Jeff’s Corner 6-15-17

Howdy all y’all out there,

Last Saturday afternoon, we sadly said goodbye to our delightful 2015 Rose of Sangiovese, and gladly said hello to our new 2016 Rose of Malbec.  As I like to say, “it’s a real beauty”.  Our guests love it, and sales are brisk.  We didn’t produce much, so if you like it grab some when you can; it won’t be around long.

Malbec is a new varietal in our portfolio, so I thought it would be fun to take a brief look at its origins.  A French grape, it is found mostly in the Bordeaux, Loire, and Cohors regions.
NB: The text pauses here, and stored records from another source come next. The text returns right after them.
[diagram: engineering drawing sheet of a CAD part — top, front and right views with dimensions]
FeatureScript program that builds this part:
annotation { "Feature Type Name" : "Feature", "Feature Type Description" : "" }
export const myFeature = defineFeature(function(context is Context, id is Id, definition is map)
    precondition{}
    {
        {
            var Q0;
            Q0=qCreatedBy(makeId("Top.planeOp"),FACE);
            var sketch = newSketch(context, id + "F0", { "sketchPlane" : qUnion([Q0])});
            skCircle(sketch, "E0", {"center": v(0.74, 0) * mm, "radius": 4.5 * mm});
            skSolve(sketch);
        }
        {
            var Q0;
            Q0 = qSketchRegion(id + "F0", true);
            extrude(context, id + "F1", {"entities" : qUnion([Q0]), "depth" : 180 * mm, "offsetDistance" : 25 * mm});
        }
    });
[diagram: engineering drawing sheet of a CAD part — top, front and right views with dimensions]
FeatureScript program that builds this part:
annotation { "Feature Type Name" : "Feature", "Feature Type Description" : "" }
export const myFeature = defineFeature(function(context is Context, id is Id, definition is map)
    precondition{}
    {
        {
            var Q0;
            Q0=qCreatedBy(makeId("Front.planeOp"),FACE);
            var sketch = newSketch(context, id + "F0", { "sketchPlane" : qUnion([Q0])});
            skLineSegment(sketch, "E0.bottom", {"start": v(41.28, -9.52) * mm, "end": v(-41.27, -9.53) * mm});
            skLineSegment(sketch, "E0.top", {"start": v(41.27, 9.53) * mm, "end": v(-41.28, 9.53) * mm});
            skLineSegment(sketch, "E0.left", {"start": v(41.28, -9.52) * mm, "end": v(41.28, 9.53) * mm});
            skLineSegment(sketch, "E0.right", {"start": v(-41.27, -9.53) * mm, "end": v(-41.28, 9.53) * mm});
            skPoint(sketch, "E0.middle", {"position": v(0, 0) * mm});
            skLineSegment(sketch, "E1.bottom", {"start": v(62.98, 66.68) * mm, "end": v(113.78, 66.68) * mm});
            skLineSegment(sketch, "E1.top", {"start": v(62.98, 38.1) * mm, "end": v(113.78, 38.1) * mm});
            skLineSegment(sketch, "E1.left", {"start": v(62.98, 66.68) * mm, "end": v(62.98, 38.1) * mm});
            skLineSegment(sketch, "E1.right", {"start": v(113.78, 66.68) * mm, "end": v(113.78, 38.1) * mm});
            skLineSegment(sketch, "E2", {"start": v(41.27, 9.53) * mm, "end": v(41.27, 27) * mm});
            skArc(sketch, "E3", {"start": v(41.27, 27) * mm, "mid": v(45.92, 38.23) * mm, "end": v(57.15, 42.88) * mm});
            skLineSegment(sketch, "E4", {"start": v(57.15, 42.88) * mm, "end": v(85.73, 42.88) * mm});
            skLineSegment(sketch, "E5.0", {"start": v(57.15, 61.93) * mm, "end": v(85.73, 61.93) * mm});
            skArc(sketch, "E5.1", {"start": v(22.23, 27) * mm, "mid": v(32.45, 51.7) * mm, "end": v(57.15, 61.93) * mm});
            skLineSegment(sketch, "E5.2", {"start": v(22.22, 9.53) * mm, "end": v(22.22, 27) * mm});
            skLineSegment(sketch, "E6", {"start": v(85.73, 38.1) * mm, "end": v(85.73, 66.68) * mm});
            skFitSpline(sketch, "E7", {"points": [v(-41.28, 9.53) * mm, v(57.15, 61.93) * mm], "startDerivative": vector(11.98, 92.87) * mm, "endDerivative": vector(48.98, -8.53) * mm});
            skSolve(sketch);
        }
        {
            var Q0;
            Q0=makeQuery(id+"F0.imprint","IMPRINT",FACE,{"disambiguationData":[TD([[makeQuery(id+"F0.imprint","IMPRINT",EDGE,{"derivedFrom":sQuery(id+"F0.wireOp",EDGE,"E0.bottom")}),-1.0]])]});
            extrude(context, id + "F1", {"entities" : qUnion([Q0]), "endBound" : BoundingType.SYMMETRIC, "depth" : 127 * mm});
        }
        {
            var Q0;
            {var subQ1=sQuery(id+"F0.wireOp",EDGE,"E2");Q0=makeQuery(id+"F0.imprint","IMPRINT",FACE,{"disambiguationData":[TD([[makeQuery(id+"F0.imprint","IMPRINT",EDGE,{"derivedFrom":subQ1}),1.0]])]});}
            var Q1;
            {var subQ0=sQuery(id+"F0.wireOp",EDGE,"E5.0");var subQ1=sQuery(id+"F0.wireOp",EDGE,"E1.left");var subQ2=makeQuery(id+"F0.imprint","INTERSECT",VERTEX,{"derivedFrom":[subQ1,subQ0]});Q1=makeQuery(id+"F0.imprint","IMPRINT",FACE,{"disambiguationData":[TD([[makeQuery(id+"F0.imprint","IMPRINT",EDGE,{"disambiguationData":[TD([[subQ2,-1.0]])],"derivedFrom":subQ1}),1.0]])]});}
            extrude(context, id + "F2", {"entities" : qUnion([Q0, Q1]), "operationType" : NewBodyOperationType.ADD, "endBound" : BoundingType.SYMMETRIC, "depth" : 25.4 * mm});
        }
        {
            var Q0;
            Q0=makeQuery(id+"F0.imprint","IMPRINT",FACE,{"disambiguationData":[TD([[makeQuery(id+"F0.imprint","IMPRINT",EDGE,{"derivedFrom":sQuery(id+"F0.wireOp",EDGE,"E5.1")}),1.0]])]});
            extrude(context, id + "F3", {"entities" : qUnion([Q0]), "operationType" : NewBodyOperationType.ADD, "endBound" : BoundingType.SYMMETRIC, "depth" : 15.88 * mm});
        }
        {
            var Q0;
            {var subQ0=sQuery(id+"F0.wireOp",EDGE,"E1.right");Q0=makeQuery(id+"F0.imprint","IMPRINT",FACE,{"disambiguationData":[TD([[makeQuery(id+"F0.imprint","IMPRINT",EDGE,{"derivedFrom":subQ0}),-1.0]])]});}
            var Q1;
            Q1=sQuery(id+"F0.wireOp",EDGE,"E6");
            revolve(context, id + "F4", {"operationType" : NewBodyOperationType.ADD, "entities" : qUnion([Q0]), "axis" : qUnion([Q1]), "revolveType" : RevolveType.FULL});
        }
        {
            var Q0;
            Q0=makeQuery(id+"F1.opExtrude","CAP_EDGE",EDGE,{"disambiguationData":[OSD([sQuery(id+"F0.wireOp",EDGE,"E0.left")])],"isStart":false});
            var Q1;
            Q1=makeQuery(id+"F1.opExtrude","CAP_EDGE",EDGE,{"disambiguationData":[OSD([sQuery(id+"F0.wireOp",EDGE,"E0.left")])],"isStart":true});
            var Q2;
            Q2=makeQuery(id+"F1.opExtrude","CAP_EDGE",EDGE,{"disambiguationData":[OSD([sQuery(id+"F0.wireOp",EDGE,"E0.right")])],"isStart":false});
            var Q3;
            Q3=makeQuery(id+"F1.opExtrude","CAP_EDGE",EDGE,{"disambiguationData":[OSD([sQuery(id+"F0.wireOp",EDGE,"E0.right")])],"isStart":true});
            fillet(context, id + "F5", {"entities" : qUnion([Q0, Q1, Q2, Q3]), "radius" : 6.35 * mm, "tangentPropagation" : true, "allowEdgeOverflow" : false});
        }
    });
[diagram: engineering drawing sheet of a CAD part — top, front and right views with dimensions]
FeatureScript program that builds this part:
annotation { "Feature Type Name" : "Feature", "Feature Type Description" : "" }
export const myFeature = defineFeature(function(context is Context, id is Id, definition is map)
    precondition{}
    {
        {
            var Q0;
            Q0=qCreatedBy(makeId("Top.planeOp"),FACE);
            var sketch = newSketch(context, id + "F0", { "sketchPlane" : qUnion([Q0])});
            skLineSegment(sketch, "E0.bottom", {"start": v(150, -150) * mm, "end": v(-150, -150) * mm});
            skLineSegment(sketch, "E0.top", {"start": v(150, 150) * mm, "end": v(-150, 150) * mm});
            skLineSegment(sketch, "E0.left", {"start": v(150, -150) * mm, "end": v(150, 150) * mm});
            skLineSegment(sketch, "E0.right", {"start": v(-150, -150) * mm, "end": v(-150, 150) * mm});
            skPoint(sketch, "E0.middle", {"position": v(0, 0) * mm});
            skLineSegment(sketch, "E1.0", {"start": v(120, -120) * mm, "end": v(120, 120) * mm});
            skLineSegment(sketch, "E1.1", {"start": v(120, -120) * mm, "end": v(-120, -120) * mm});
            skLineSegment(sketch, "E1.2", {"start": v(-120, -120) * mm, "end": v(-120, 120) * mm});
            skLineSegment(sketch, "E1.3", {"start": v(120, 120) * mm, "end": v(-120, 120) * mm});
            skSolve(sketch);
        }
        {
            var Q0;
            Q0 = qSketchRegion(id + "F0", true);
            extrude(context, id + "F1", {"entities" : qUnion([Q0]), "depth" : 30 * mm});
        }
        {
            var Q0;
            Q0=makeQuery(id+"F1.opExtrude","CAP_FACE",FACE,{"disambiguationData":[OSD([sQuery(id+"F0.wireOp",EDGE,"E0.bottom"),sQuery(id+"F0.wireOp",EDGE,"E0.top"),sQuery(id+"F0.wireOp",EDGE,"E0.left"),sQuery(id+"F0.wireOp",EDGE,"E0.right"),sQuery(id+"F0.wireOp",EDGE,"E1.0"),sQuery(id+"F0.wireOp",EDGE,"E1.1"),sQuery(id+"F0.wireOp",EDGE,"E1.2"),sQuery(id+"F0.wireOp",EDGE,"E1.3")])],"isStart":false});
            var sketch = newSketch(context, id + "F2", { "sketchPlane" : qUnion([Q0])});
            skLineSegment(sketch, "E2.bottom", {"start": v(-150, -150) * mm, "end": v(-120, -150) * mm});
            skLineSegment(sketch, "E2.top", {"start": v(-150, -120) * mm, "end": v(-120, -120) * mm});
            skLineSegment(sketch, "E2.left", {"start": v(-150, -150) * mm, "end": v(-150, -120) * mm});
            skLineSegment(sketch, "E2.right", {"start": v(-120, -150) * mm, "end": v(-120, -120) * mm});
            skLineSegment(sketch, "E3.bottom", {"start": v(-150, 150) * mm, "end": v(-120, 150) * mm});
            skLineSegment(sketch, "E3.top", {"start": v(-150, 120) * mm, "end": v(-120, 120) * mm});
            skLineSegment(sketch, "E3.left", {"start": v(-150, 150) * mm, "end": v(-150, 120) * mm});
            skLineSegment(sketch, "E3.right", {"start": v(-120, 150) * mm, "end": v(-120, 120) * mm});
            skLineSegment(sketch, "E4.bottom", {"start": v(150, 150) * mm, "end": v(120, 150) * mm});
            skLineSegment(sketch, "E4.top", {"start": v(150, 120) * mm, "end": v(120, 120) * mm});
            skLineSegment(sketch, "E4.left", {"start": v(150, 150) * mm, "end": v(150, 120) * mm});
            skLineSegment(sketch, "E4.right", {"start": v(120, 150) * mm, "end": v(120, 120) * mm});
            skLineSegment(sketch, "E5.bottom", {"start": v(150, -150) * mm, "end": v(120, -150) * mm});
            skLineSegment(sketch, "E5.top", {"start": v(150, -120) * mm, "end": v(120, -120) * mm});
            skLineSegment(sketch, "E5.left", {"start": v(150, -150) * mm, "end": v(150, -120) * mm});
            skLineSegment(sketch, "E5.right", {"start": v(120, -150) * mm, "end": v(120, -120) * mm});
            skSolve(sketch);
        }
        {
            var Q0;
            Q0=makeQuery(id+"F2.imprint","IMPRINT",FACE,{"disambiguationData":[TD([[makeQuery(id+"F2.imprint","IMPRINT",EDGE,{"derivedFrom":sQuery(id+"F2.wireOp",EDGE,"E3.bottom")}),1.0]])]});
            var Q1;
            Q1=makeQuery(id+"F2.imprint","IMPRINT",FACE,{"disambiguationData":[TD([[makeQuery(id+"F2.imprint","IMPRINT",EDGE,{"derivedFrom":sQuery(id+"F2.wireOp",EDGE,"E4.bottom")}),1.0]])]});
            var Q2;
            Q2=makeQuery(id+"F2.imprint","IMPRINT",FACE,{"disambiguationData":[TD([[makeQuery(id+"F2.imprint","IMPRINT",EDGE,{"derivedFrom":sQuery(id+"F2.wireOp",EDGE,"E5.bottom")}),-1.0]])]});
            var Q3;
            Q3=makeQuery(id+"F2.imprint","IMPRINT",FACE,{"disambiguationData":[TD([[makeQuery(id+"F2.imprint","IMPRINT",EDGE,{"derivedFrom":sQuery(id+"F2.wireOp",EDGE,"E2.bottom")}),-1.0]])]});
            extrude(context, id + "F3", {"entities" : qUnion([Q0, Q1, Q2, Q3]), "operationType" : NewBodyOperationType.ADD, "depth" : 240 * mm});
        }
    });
It has always been a subordinate blending grape in Bordeaux and the Loire Valley, and is much less prevalent in Bordeaux since 1956 when a hard freeze killed about 75% of the plantings.  In Cohors (southeast of Bordeaux) it is the dominant varietal, and is blended with smaller amounts of Tannat and Merlot.

In the mid 19th century it was taken to Argentina from Bordeaux via Chile, where it has found huge success, especially in the Mendoza region.  Malbec produces rich, dark wines with a rustic earthiness and solid structure.

Now, let’s take a peek at our ’16 Rose of Malbec.  It’s already made a couple of guest appearances, one at our Tank Tasting Party and another as a pairing with Chef Ross Burtwell’s (of Cabernet Grill fame) Marburger Orchard Strawberry Guava Gazpacho.

The color is a delicate pale salmon with a brilliant rim.  Modest alcohol (11.1% by volume), a tiny kiss of sweetness (.2% residual sugar), and lots of bright red fruit make this a perfect summer wine for afternoon gatherings or just hanging out on the porch or by the pool.

It is 100% Malbec from the Sprayberry Vineyards near Midland, and shows captivating floral aromas of pink carnations and cherry blossoms mingling with pear, cantaloupe, and honeydew.  The palate shows high acidity that is well integrated with the fruit to create a refreshing finish that leaves us reaching for our glass just minutes after our last sip.

Serving temperature is important for this wine.  Too cold and the acid hides the delightful fruitiness, and too warm it becomes flabby and it doesn’t transition to the back of our palate.  Whatever temp you like is best, but I’d recommend it between 45 and 55 degrees.

Let’s try this lovely wine with a large avocado stuffed with a jumbo lump crab salad in a light citrus vinaigrette.